Friday, April 21, 2006

. . . They just fade away

From The Washington Times:

Russia's population is declining rapidly, with almost half of Russian families childless, a senior member of Russia's lower house of parliament has said.


She added that the Russian birthrate is 1.34 children per woman, which is below the replacement rate of 2.14, causing a steady decline in the population growth rate.

U.N. statistics say that at this rate Russia's population will be 101.5 million by 2050, shrinking by almost half from the over 143 million population of today.

I remember reading as essay written by Robert A Heinlein sometime in the early ‘60s. He and his wife went to the Soviet Union for a vacation. Mrs. Heinlein had spent more than a year studying Russian and was reasonably fluent. In striking up conversations with people she asked the polite questions about family, children and such and noticed that not too many young Russians were having kids. She calculated that they were in danger of falling below replacement rate. I guess she was right.

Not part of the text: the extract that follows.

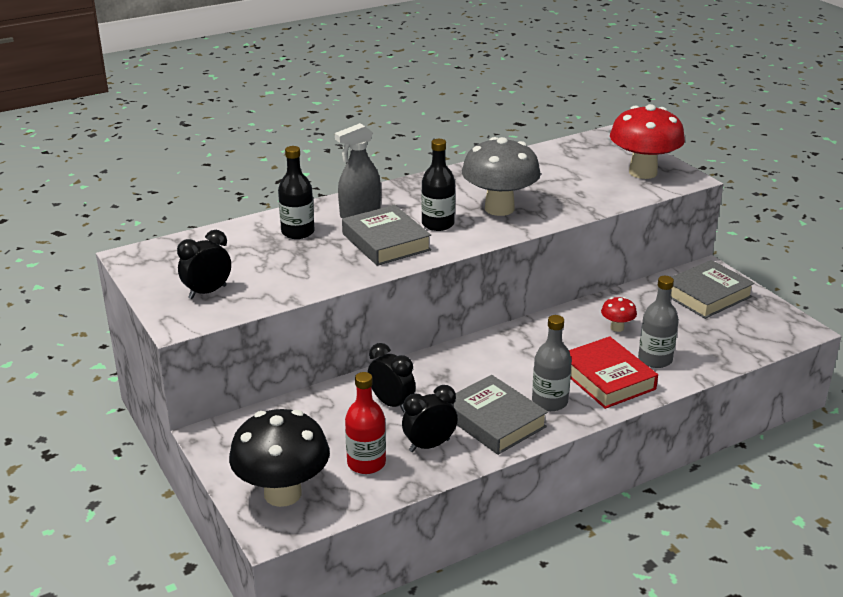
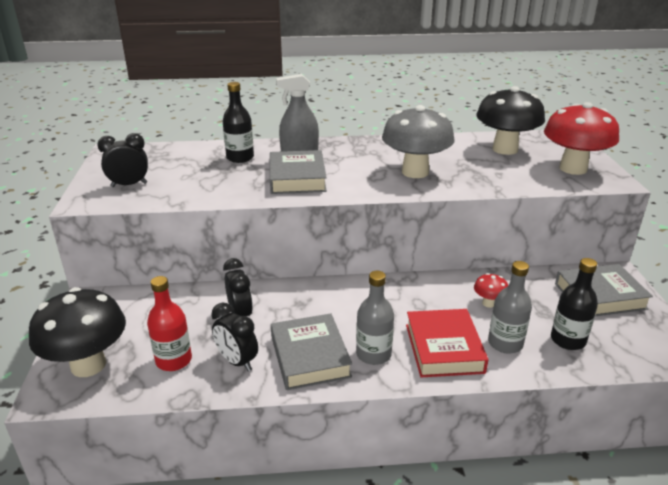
camera: 25 degrees right, 0 degrees up
black clock [402,385,458,452] -> black clock turned 135 degrees counterclockwise [211,303,258,371]
black bottle [421,139,455,231] -> black bottle moved to [551,258,598,350]
none -> black mushroom [476,86,545,155]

The interesting question is why? During Russia’s entire violent and sad history the people, no matter how oppressed and poor, did not give up on the future to the point of stopping reproduction. Of course it hasn’t been that long, in world history terms, since mankind developed reliable population control technologies.

And it is not only Russia but all of Europe that is suffering a population contraction. The falling birthrates in the rest of Old Europe are not as dramatic as Russia’s but the trend is there.

One possible explanation suggested by novelist John Ringo is that in societies which are experiencing increasing levels of affluence adults find that they have more enjoyable things to do than have children and spend more than a decade changing diapers and answering an endless series of “why, why, why questions”.

This may be true in the United States, whose White population is barely growing, and France with its legally mandated short work week and generous cradle-to-grave social welfare system. But that hardly explains Russia.

Perhaps the answer is that the Russians would have given up centuries ago if they had been able. Could it be that the human race isn’t so resilient after all? Perhaps God has designed us so that we owe our existence to the fact that our libido is more powerful than our angst.